When eight Queensland disabilities service providers formed a partnership to roll out a shared care record, they chose Extensia to create a tailored My eRecord to ensure people with disabilities and their families were spared from having to tell their stories over and over again to new healthcare or service providers.
The eight organisations – the Endeavour Foundation, Cerebral Palsy League, Life Without Barriers, Centacare, Uniting Care Community, FSG Australia, Multicap and Spinal Injuries Australia – formed a limited company called G8EHR to set up the system to allow them to share information securely and give consumers control of their own information.
“We all have shared clients, we all support people who also access services from other organisations, and we were talking about how we could make it easier for our clients and for ourselves in capturing and not losing that information,” Jo Jessop, the CEO of high needs disability service provider Multicap, told PulseIT.
While RecordPoint is a shared health record, its use is wider in this project to suit the needs of people with disabilities who often have multiple complex medical and nonmedical needs. They have greater exposure to inpatient, outpatient and emergency hospital care, community nursing, physiotherapy and non-hospital rehabilitation, and primary care services. Plus, in-home, residential and community services can assist with the maintenance of nutrition, hygiene, medication management, pressure care, transport to health-related appointments, and disease management education.
My eRecord allows a person with a disability and their family or decision-maker to save their health records, medications, test results and other records from across the care journey, together with additional social information that service providers might need to know – all in a central place. They grant access to providers such as GPs, specialists and allied health professionals, as well as their service providers.
“For many of our clients that have multiple disabilities, who cannot speak, who have challenging and complex behaviours, it is a place to keep that information so it doesn’t get lost,” Ms Jessop said.
More than 4 million Australians have a disability – around 18 per cent of the population.
In 2019, the Disability Royal Commission was established in response to community concern about widespread reports of violence against, and the neglect, abuse and exploitation of, people with disability. In its hearings, the royal commission, which is ongoing, has heard disturbing testimony, including the case of a woman who almost died when care workers failed to follow her care plan.
“Care plans can be complex and involve multiple providers,” David Clarke, CEO of Hills which has acquired Extensia, said.

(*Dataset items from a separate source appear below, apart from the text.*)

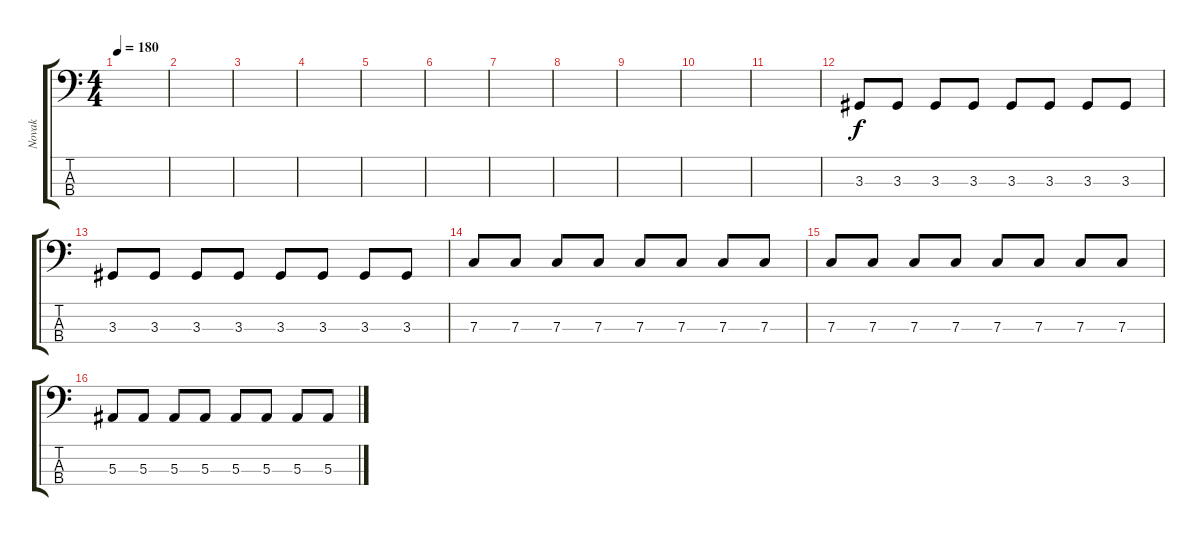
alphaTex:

\track ("Novak" "Novak") {instrument electricbasspick}
\staff {score tabs}
\tuning (Eb2 Bb1 F1 C1) {hide}
\ts (4 4)
\tempo 180
\clef f4
\ks c
|
|
|
|
|
|
|
|
|
|
|
3.3.8 3.3.8 3.3.8 3.3.8 3.3.8 3.3.8 3.3.8 3.3.8 |
3.3.8 3.3.8 3.3.8 3.3.8 3.3.8 3.3.8 3.3.8 3.3.8 |
7.3.8 7.3.8 7.3.8 7.3.8 7.3.8 7.3.8 7.3.8 7.3.8 |
7.3.8 7.3.8 7.3.8 7.3.8 7.3.8 7.3.8 7.3.8 7.3.8 |
5.3.8 5.3.8 5.3.8 5.3.8 5.3.8 5.3.8 5.3.8 5.3.8
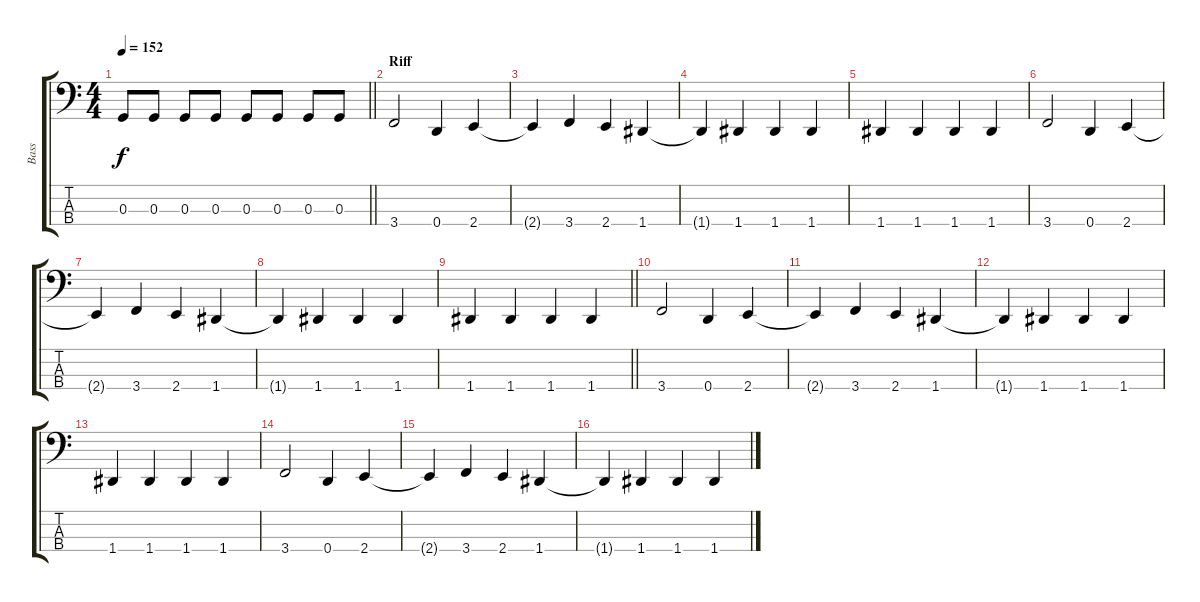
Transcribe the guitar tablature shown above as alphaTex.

\track ("Bass" "Bass") {instrument electricbasspick}
\staff {score tabs}
\tuning (F2 C2 G1 D1) {hide}
\ts (4 4)
\tempo 152
\clef f4
\barLineRight lightlight
\ks c
0.3.8{dy f} 0.3.8 0.3.8 0.3.8 0.3.8 0.3.8 0.3.8 0.3.8 |
\section ("" "Riff")
3.4.2 0.4.4 2.4.4 |
2.4{t}.4 3.4.4 2.4.4 1.4.4 |
1.4{t}.4 1.4.4 1.4.4 1.4.4 |
1.4.4 1.4.4 1.4.4 1.4.4 |
3.4.2 0.4.4 2.4.4 |
2.4{t}.4 3.4.4 2.4.4 1.4.4 |
1.4{t}.4 1.4.4 1.4.4 1.4.4 |
\barLineRight lightlight
1.4.4 1.4.4 1.4.4 1.4.4 |
\section ("" "")
3.4.2 0.4.4 2.4.4 |
2.4{t}.4 3.4.4 2.4.4 1.4.4 |
1.4{t}.4 1.4.4 1.4.4 1.4.4 |
1.4.4 1.4.4 1.4.4 1.4.4 |
3.4.2 0.4.4 2.4.4 |
2.4{t}.4 3.4.4 2.4.4 1.4.4 |
1.4{t}.4 1.4.4 1.4.4 1.4.4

“An easy to use and secure shared health record such as Extensia’s can allow practitioners and service providers to see the information they need and add in their notes in real-time. It’s a game-changer, as the Queensland project shows. There is an imperative for organisations nationally to now provide the system to the people in their care.”
RecordPoint can also help improve outcomes for people with disabilities living in outer regional and remote areas who are less likely than those living in major cities to see a GP, medical specialist or dentist, according to the Australian Institute of Health and Welfare. Instead, they are more likely to visit hospital emergency departments for non-hospital services. A higher proportion also report that they have experienced issues caused by a lack of communication between health professionals (ABS 2019a).
In November 2021, new MBS items were made available for allied health professionals working with GPs, non-GP specialists or consultants to provide early diagnosis and treatment of autism and other developmental disorders. The new Medicare support is in response to recommendations in the MBS Review, with the Department of Health saying it will “improve care coordination and deliver better outcomes to patients with complex needs who have multiple care providers”. Multidisciplinary conferences to discuss diagnosis, as well as care and treatment plans can be held in person, via video or on the phone..
“There really is no excuse to have disjointed care fuelled by poor information exchange anymore. Our most vulnerable Australians should be given access to the digital health technologies that are proven to provide better care,” Mr Clarke said.
Improved quality of care for patients
Reduced duplication of services by improved monitoring and care coordination
Improved patient and family knowledge enabling self-managed health
Improved knowledge of health services
Reduced risk of hospital admissions and unnecessary readmissions
Increased practice capacity to manage patients with chronic or multiple conditions.
Coordinated care for chronic disease
User security and authentication
Interface to desktop clinical systems
Centralised, hosted, shared EHR
Patient consent management.
HOW DOES RECORDPOINT ENABLE COORDINATED CARE?
RecordPoint clearly displays information from along a patient’s care continuum by integrating with primary, secondary and tertiary health software and non-clinical software systems.
Its ease of use encourages genuine collaboration between healthcare providers for care planning, which is why it has been deployed in Indigenous health, aged care, clinical trials, disabilities care, and chronic disease management in metropolitan, regional, remote settings. It has also been used to share information and enable coordinated care between state-run hospitals and Commonwealth-funded primary care systems.
By aggregating data, RecordPoint also fuels innovation by improving the functionality of health apps, AI, machine learning, mobile devices and emerging technologies.
Meanwhile, each RecordPoint community is able to have its own tailored consent model and data governance oversight.